'''

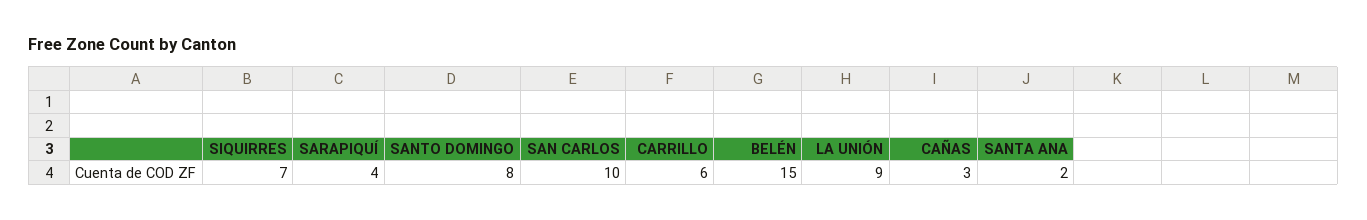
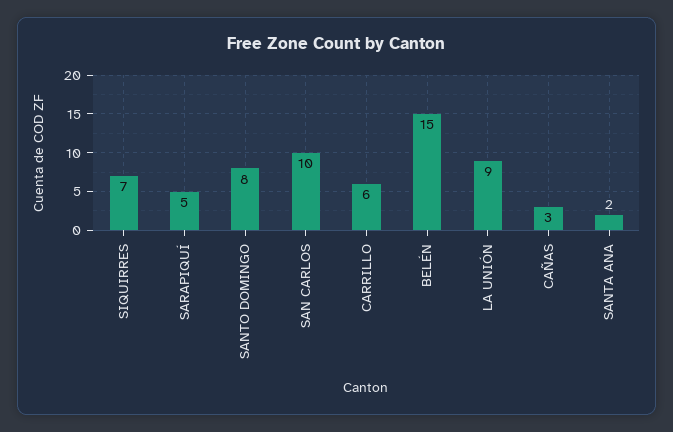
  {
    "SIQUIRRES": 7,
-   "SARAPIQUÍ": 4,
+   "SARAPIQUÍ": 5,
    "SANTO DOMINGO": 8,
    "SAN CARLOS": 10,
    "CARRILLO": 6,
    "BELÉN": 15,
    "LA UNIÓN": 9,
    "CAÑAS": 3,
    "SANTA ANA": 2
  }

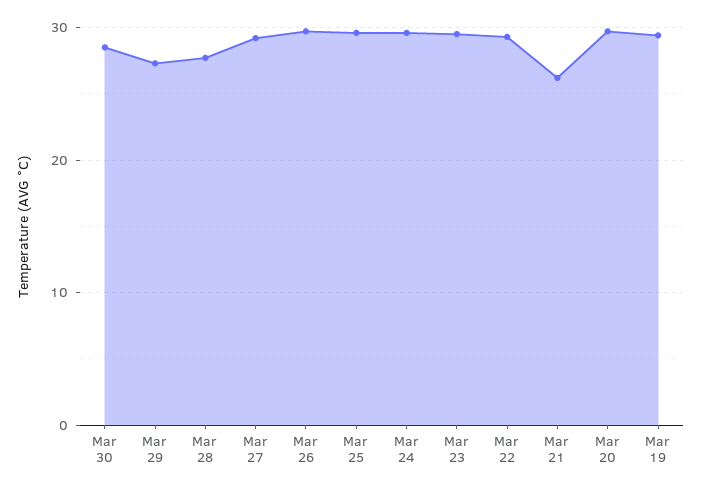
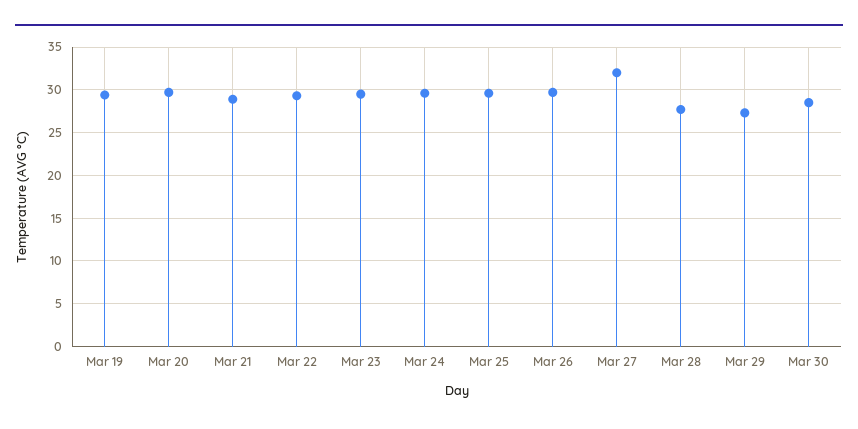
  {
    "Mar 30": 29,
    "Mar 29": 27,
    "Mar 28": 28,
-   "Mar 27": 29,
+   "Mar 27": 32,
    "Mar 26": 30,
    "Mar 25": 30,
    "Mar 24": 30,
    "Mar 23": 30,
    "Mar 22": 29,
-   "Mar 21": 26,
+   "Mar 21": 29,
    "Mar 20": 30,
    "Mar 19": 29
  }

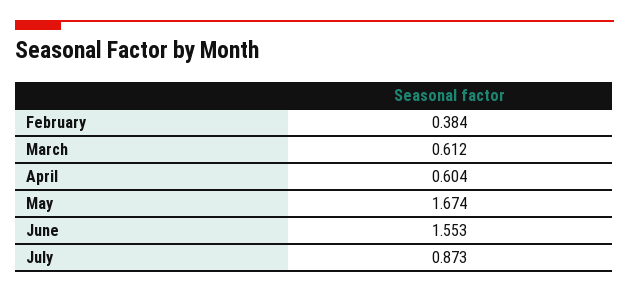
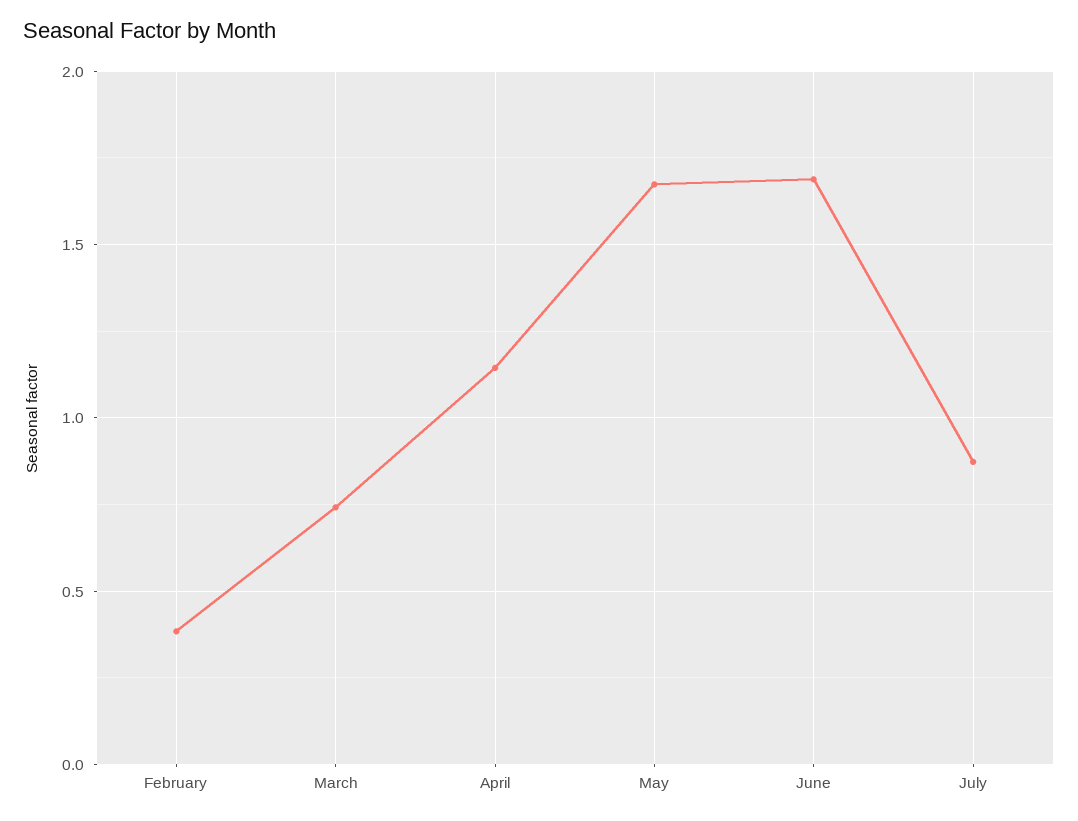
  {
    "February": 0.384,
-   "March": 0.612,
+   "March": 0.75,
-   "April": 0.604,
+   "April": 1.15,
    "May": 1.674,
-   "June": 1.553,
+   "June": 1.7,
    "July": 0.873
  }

'''
'''

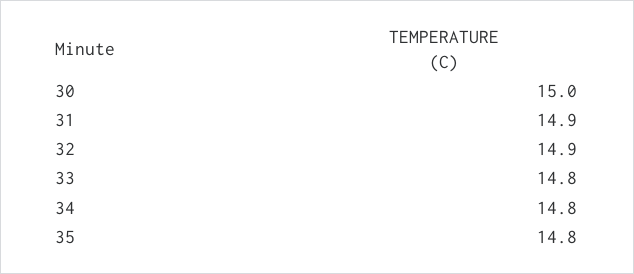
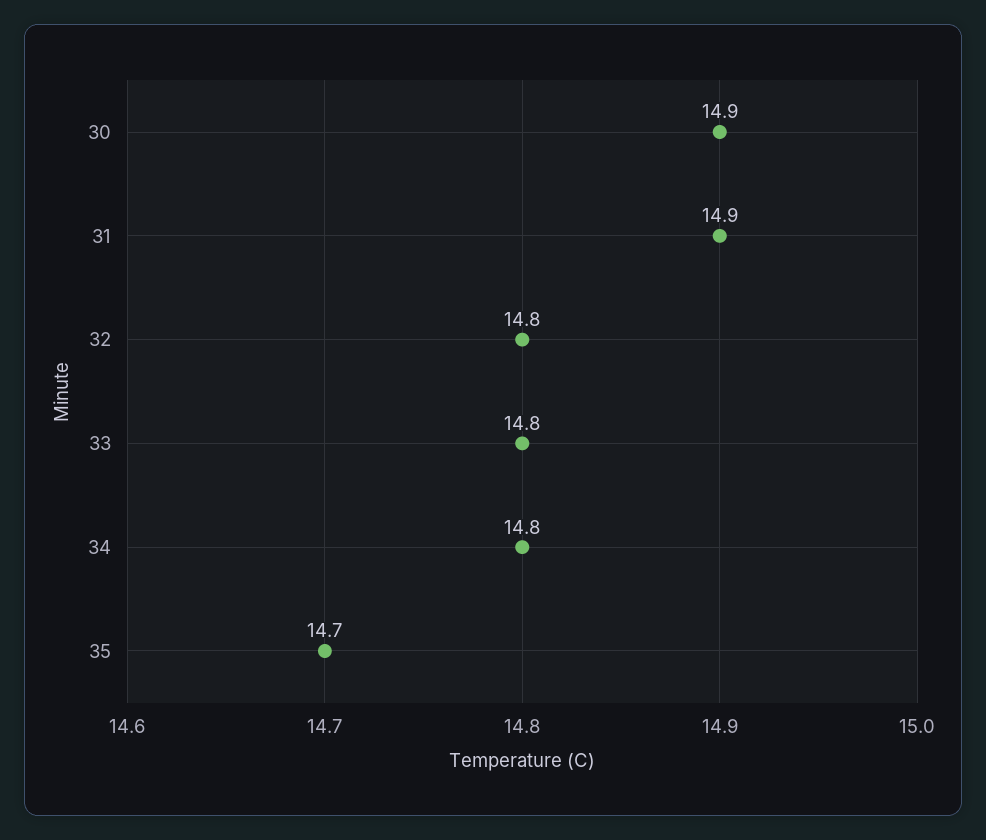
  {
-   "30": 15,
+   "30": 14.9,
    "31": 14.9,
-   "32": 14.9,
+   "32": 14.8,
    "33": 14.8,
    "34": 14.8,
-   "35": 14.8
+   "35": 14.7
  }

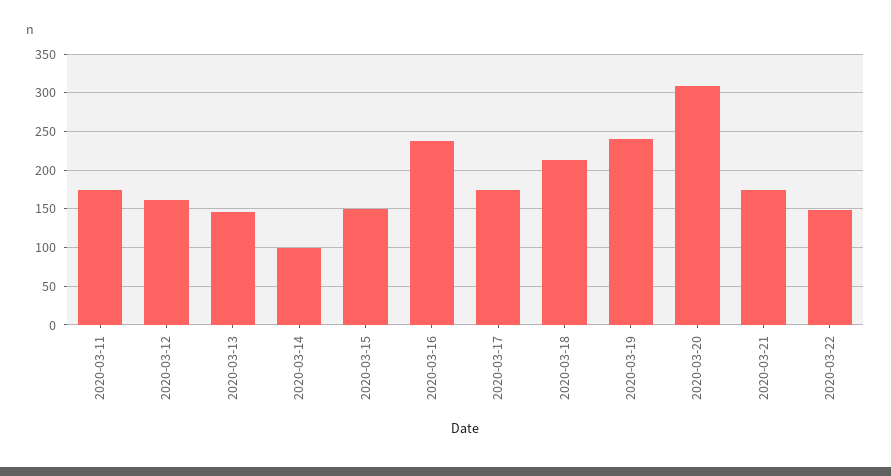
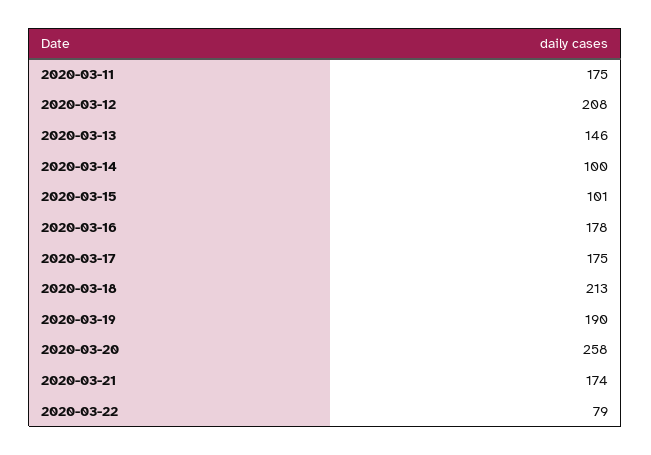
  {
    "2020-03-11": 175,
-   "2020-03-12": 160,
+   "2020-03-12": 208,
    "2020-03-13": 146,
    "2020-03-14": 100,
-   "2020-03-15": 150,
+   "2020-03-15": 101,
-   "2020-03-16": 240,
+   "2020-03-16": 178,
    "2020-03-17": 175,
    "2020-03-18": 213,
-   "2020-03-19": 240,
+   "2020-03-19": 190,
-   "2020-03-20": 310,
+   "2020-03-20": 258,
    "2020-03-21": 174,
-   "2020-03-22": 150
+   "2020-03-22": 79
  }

'''
'''

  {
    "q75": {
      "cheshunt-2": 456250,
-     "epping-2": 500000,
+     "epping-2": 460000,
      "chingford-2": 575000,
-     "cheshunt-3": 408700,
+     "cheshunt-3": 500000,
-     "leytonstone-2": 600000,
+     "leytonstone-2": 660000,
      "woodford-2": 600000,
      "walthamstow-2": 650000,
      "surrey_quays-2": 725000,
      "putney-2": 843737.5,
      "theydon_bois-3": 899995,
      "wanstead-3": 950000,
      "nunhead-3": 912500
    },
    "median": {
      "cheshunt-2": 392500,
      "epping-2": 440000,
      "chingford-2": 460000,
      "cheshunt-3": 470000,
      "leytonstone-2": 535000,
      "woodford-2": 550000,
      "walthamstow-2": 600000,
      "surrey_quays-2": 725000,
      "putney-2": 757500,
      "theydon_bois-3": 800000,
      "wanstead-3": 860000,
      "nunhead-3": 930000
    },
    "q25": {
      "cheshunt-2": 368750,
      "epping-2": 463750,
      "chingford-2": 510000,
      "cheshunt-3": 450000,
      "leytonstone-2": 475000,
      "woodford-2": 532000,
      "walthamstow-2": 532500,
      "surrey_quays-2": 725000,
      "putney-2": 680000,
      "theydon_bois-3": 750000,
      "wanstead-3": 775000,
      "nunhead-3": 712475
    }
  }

'''

### What you should do
For the string "woodford", work out how many lines of the data contain it; answer with the number alone.

### Answer to this problem
3